LaughingSpatula.com says
Hi Jackie – Cut up your veggies and toss in half the olive oil mixture, bake for 10 minutes. Toss thawed cooked shrimp in remaining olive oil mixture and add to veggies. Bake for an additional 5 minutes. You might find the shrimp a bit tough…most pre cooked shrimp is but this will work in a pinch!
Barbara Petersen says
This recipe looks fabulous….healthy and yummy! Thanks for great new ideas!!!
Katie says
We have made this recipe a couple of times now and it always gets big “mmmm’s” from the family! The combo of the spices and the lime juice on the shrimp and veggies is great. This is a big hit!
Donna says
Made this in a skillet with no oil, just steamed the veggies in some water. Cut the shrimp in thirds and marinated them in the seasonings and lime juice only, added them to the steamed veggies and sautéed until done, like five minutes. Served them with zero net carb low fat tortillas, fat free cheese and sour cream and some taco sauce. Omg delicious and fits in my diet plan perfectly!! Thank you for the recipe!
Katie says
Wow these were sooo delicious! I made the recipe exactly as stated. Flavors were amazing! The lime comes through with every bite along with the rest of the spices – so flavorful, but smooth too. Hubby loved it too and that counts for a lot! An excellent and satisfying no-carb meal – plus it’s one-pan, so clean-up was easy. Thanks for a great Monday night meal, this one’s going in the rotation. 🙂
Lisa says
Just made this – so good!! Thank you for sharing this with us!
Jody says
Just made this tonight and it’s spectacular! Definitely something we will eat regularly. Makes Whole30 easy!! Thank you.
Leanne says
Today is day one for me of my Whole30 and I couldn’t have asked for a better recipe to start my journey!

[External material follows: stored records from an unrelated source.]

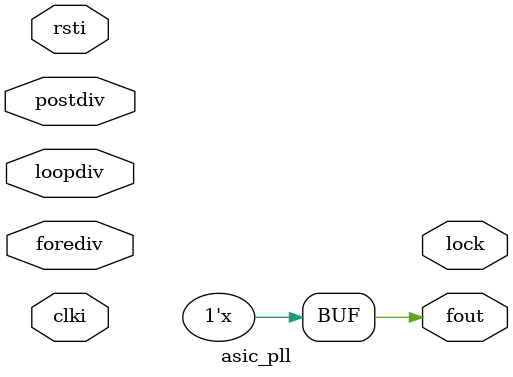
<source format=v>
module asic_pll
(
    input clki,
    input rsti,
    input [7:0]forediv,
    input [7:0]loopdiv,
    input [7:0]postdiv,
    output reg fout,
    output lock
);

initial begin
    fout=0;
end
always #5 fout=~fout;

endmodule

</source>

I made these for dinner and they were so easy to prep and tasted AMAZING! I did a romaine lettuce wrap and yummmmmmmm! Thanks for sharing your amazing recipes. Your lemon rosemary chicken is next on my list!
Kathi @ LaughingSpatula.com says
Thank you for the nice note Leanne and good luck on your Whole30…I sure need another one!
Meredith says
How well would this freeze?
Kathi @ LaughingSpatula.com says
Hi Meredith – I don’t think it is a great candidate for freezing. The shrimp would get tough and the roasted veggies very limp. Chicken Fajitas would be a better choice but again…probably have veggie ‘issues’ :).
Nicole Kaufmann says
Wow I am glad I found this blog! I just started blogging for my pwn reference (and sanity) as I just started Whole30 last week. All your recipes look great — I will make my way through a few this week. Thank you!

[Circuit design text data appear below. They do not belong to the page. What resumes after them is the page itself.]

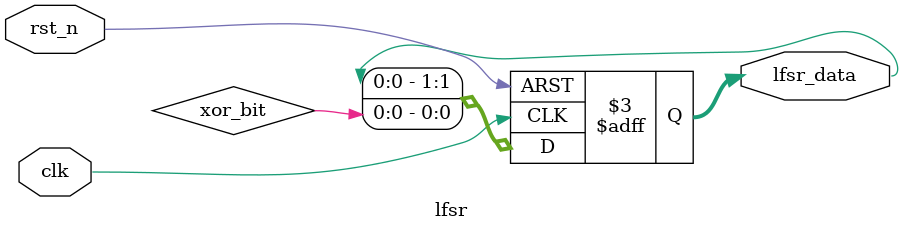
<source format=sv>
module lfsr #(                               //不会为全0，可以位宽定大一点，假如是4路的，在valid的情况下需要挑选出来  
  parameter LFSR_WIDTH = 0                  //替换哪一way，可以使用这个，4路原本可以定义为[1:0]，但是由于不会全为0
  
)(                                           //所以可以定义为[3:0]，取其中的高2位
  input  logic                 clk,
  input  logic                 rst_n,
  output logic[LFSR_WIDTH-1:0] lfsr_data
);
      
  logic xor_bit;

  always_ff @(posedge clk or negedge rst_n) begin
    if(!rst_n)
      lfsr_data <= {{(LFSR_WIDTH-1){1'b0}}, 1'b1};
      //lfsr_data <= {LFSR_WIDTH{1'b0}};
    else
      lfsr_data <= {lfsr_data[LFSR_WIDTH-2:0], xor_bit}; //  shift left
  end

  generate
    case(LFSR_WIDTH)
      3: begin
        assign xor_bit = lfsr_data[2] ^ lfsr_data[1];
      end
      4: begin
        assign xor_bit = lfsr_data[3] ^ lfsr_data[2];
      end
      8: begin
        assign xor_bit = lfsr_data[7] ^ lfsr_data[5] ^ lfsr_data[4] ^ lfsr_data[3];
      end
      16: begin
        assign xor_bit = lfsr_data[15] ^ lfsr_data[14] ^ lfsr_data[12] ^ lfsr_data[3];
        //assign xor_bit = lfsr_data[15] ^~ lfsr_data[14] ^~ lfsr_data[12] ^~ lfsr_data[3];
      end
    endcase
  endgenerate

endmodule

</source>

Susan @ Culinary Envy says
I’m all in with the Spanish rice and Corn/Avocado salad too! Literally drool-worthy! Pinned.
Liv Wan says
OMG…this dish looks amazing! I’m going to cook this dish for my family this weekend. Thank you for sharing.
Kathi @ LaughingSpatula.com says
Hope you guys love it and thank you for the note!